The Reids and their attorney build their argument around Section 203 of the Copyright Act of 1976. Section 203 allows authors to ask copyright holders to terminate grants of copyright ownership 35 years after a work’s publication.
On January 7, 2019, the Reids sent a notice of termination to WMG for five albums—Psychocandy, 1987’s Darklands, the 1988 compilation Barbed Wire Kisses, 1989’s Automatic, and 1992’s Honey’s Dead—as well as various singles and EPs. Some of the singles and EPs had effective termination dates of January 8, 2021, while Psychocandy’s purported termination date was January 22, 2021, according to documentation filed with the lawsuit. (The other albums’ termination dates are in 2022 and beyond.)

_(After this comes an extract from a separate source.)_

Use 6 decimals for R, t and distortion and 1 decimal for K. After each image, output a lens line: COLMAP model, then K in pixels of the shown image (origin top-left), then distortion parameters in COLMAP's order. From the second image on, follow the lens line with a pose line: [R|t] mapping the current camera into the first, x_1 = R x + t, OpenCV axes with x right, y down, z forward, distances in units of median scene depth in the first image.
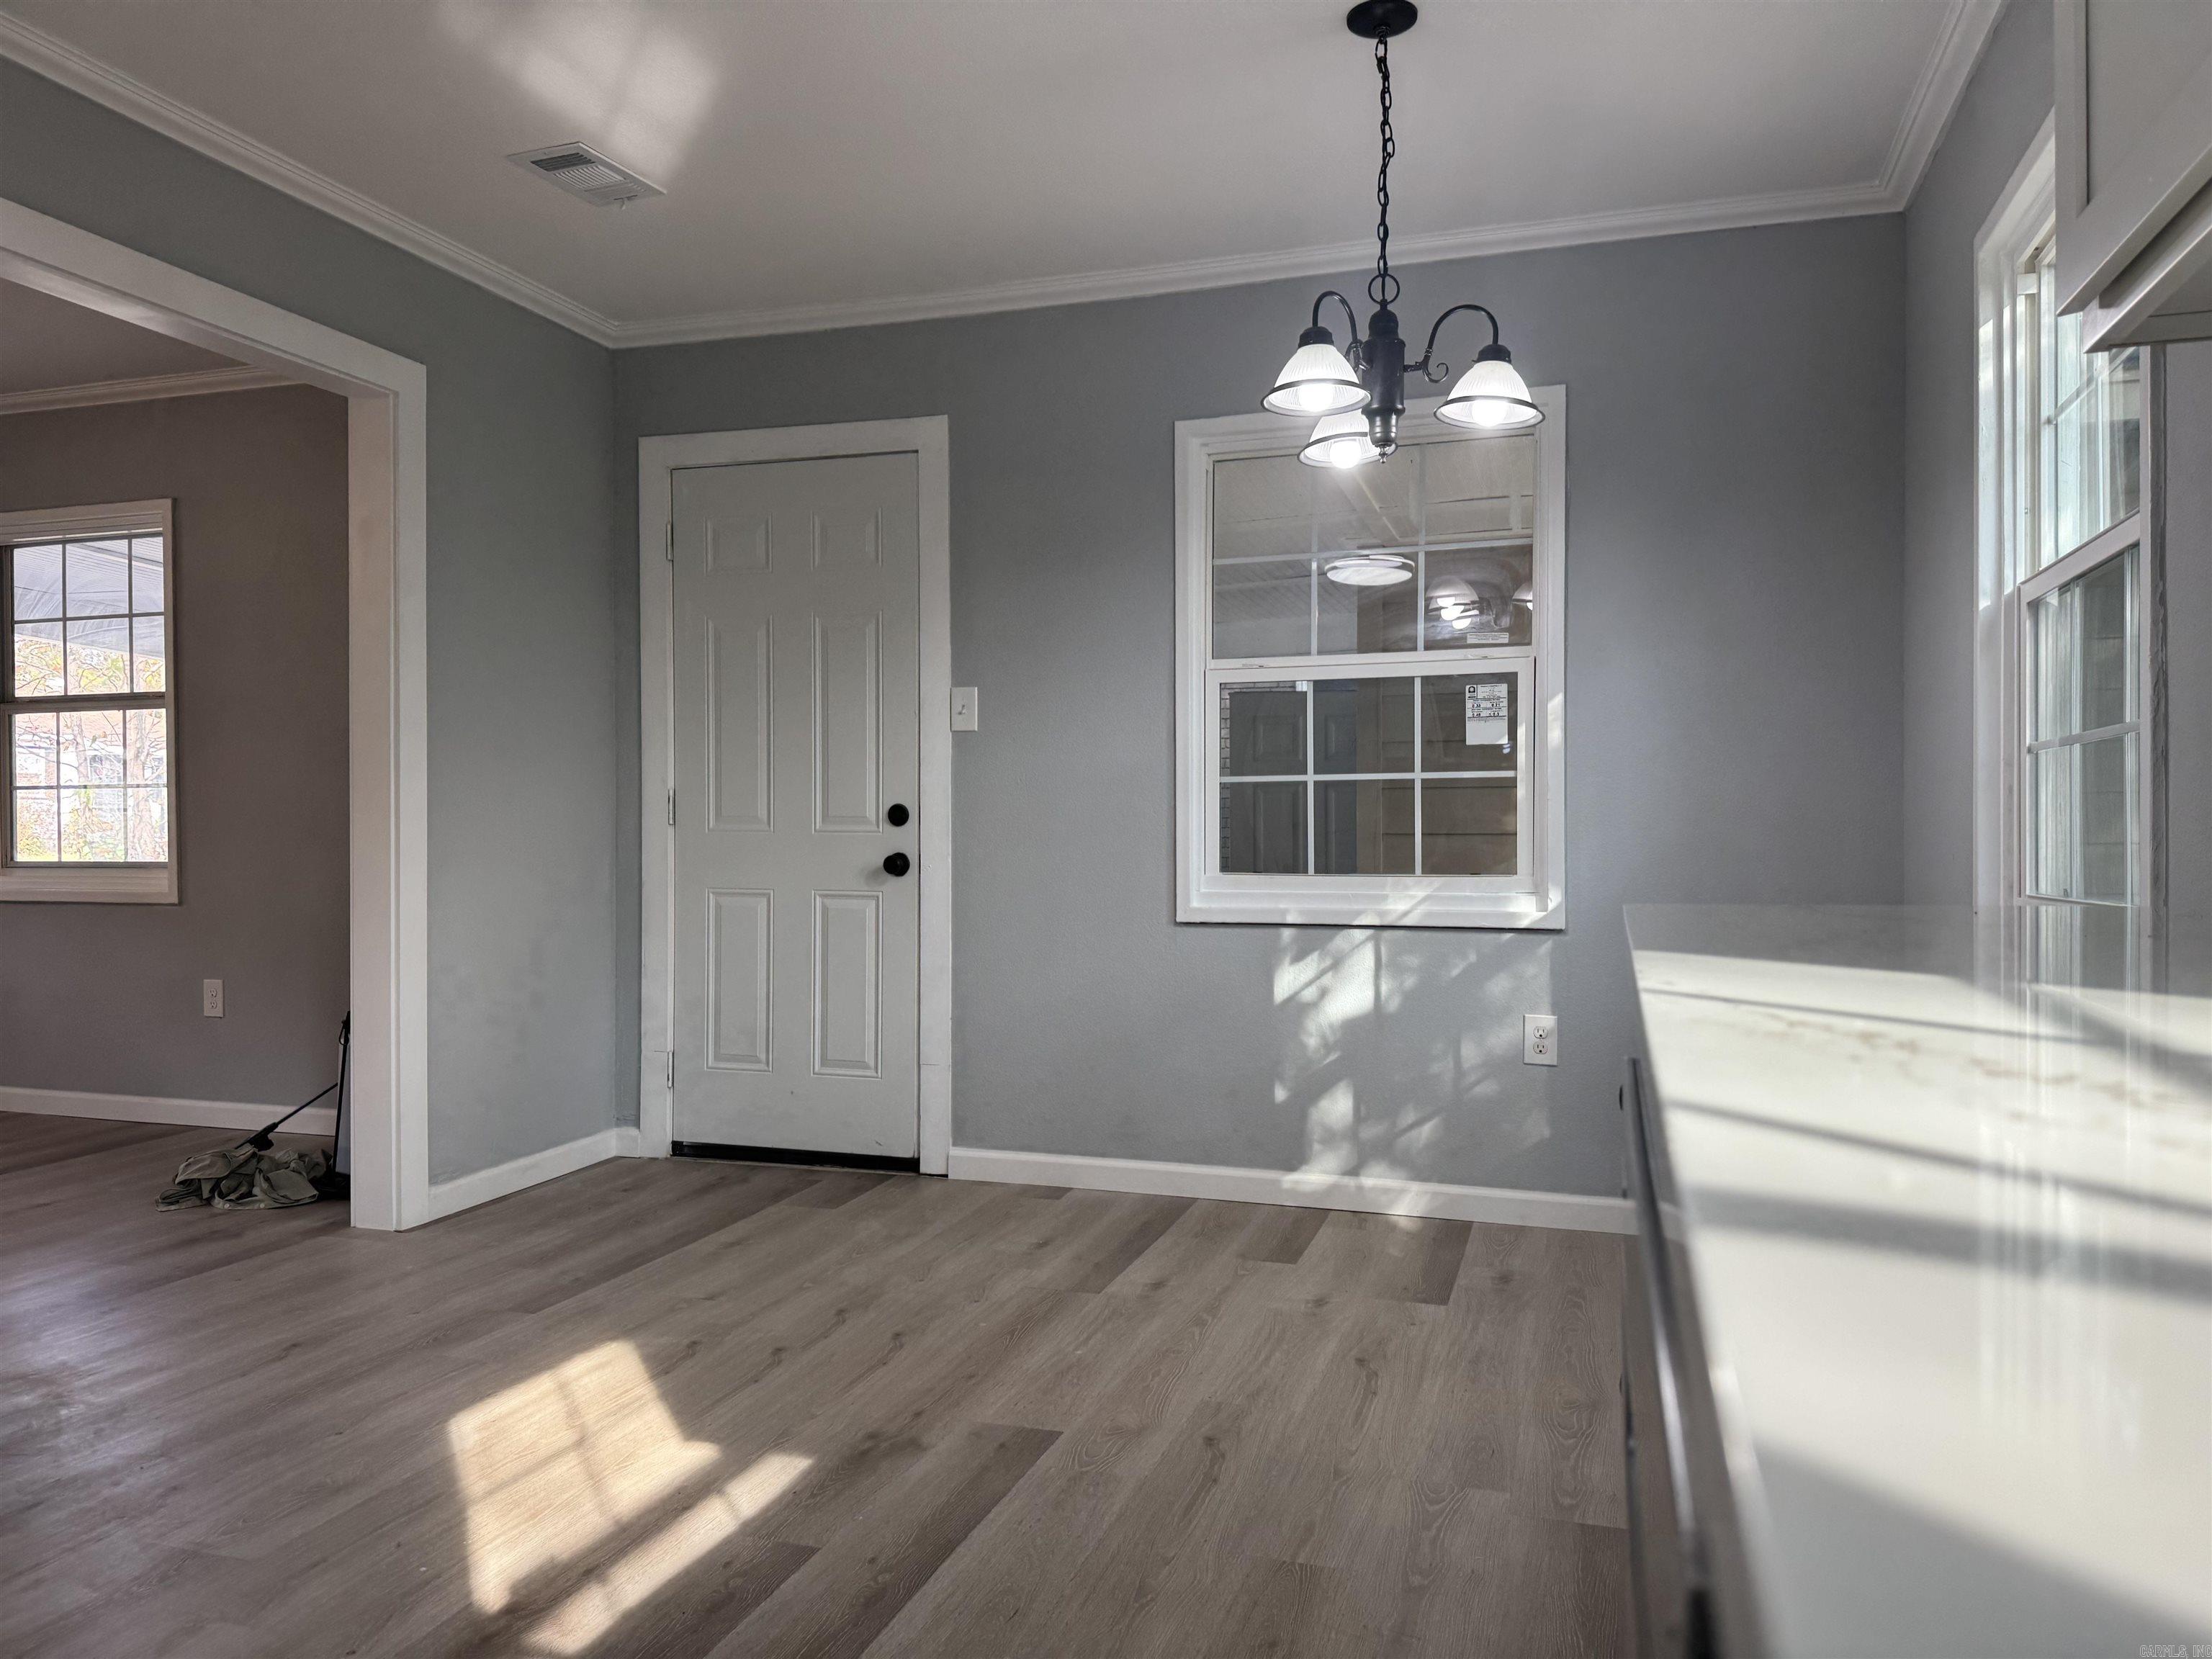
lens RADIAL K [[1567.0, 0, 1089.5], [0, 1567.0, 827.8], [0, 0, 1]] dist [0.046944, -0.046711]
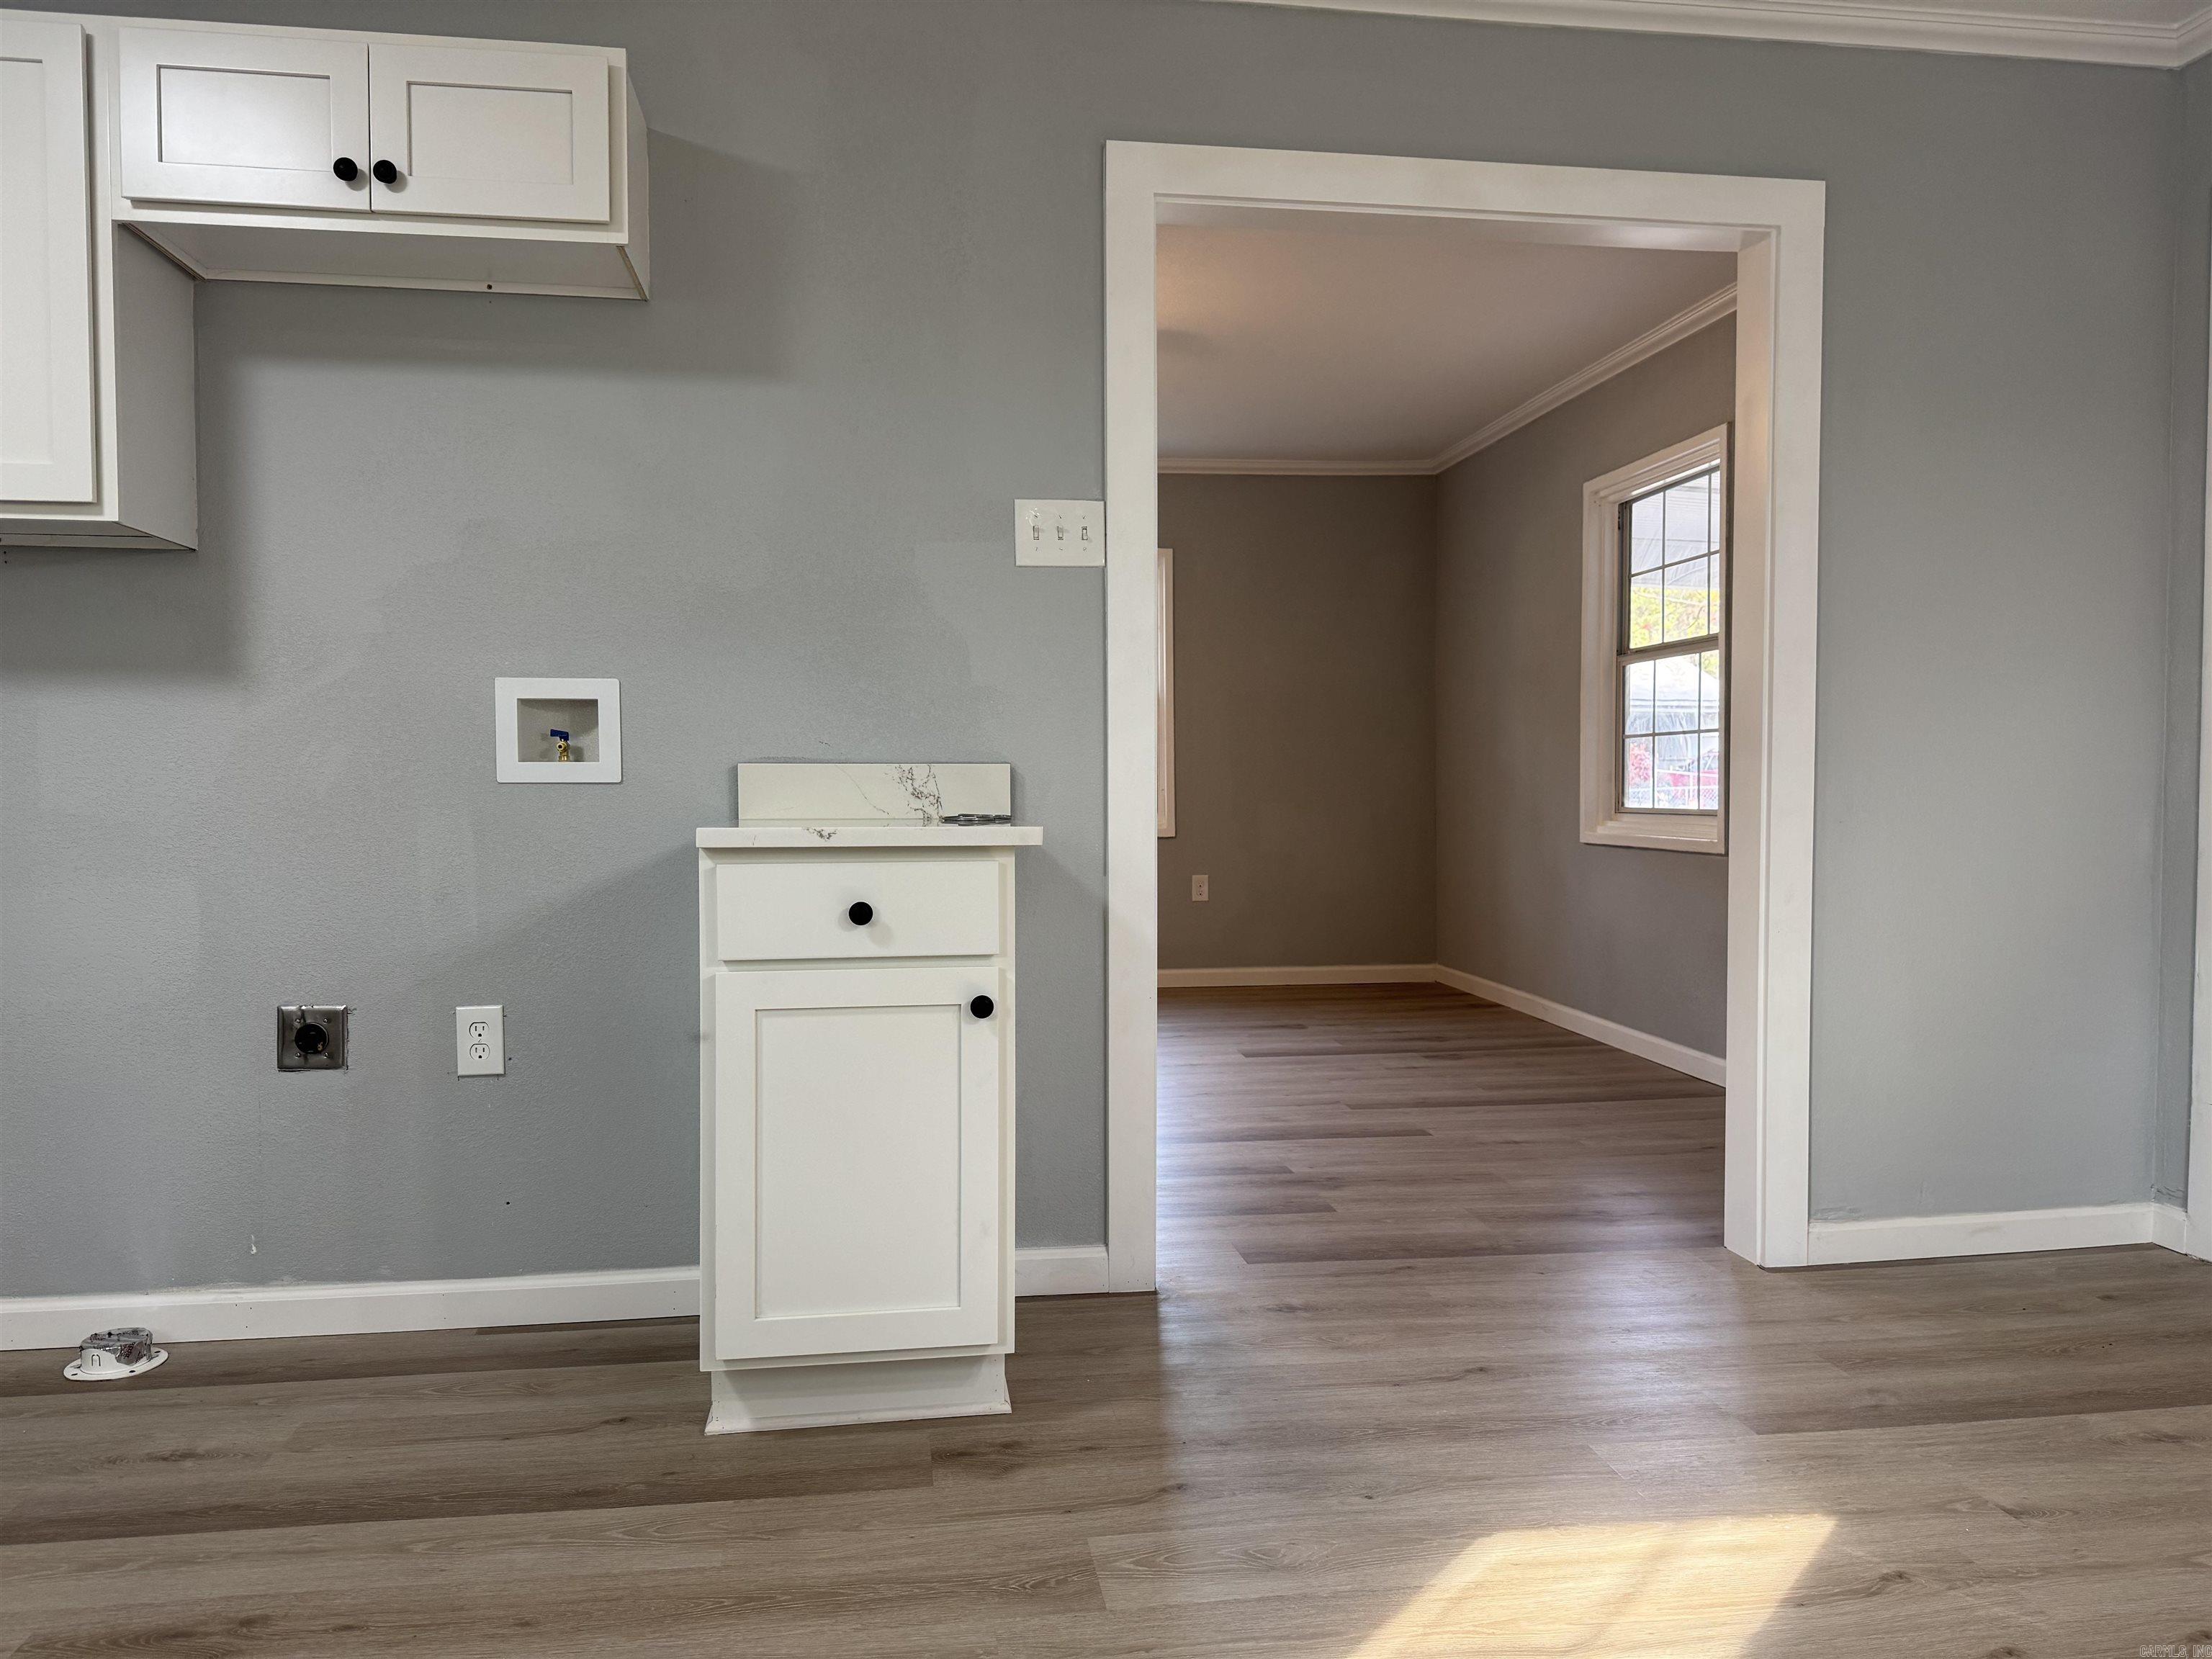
lens RADIAL K [[1567.0, 0, 1107.1], [0, 1567.0, 842.0], [0, 0, 1]] dist [0.046944, -0.046711]
pose [[0.454058, 0.033350, -0.890348, 0.131996], [0.006323, 0.999153, 0.040651, -0.000412], [0.890950, -0.024087, 0.453463, 0.334593]]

In a December 2020 letter to the Reids, an attorney for WMG label Rhino responded, “WMG is the owner of the copyrights throughout the world in each of the sound recordings comprising the Noticed Works, and the Notice is not effective to terminate WMG’s U.S. rights.”
The Rhino attorney wrote that the Reids and their former bandmate Douglas Hart agreed that “[WMG predecessor] WEA was the ‘maker’ of the Noticed Works and the first owner of the copyright in the Noticed Works” when they signed with WEA in 1985. “As a result, you never owned any copyrights in the recordings which you could terminate,” the lawyer told the Reids.
Since receiving Rhino’s letter, the Jesus and Mary Chain have sent notices of termination with additional works in April and June 2021.
In a statement, the Reids’ lawyer Evan S. Cohen said:
Cohen is also representing various artists in a copyright infringement and declaratory relief. lawsuit against Sony Music Entertainment and Universal Music Group; the class action suit was filed in a New York federal court in 2019. Cohen provided a nearly identical press statement at the time of the suit’s filing.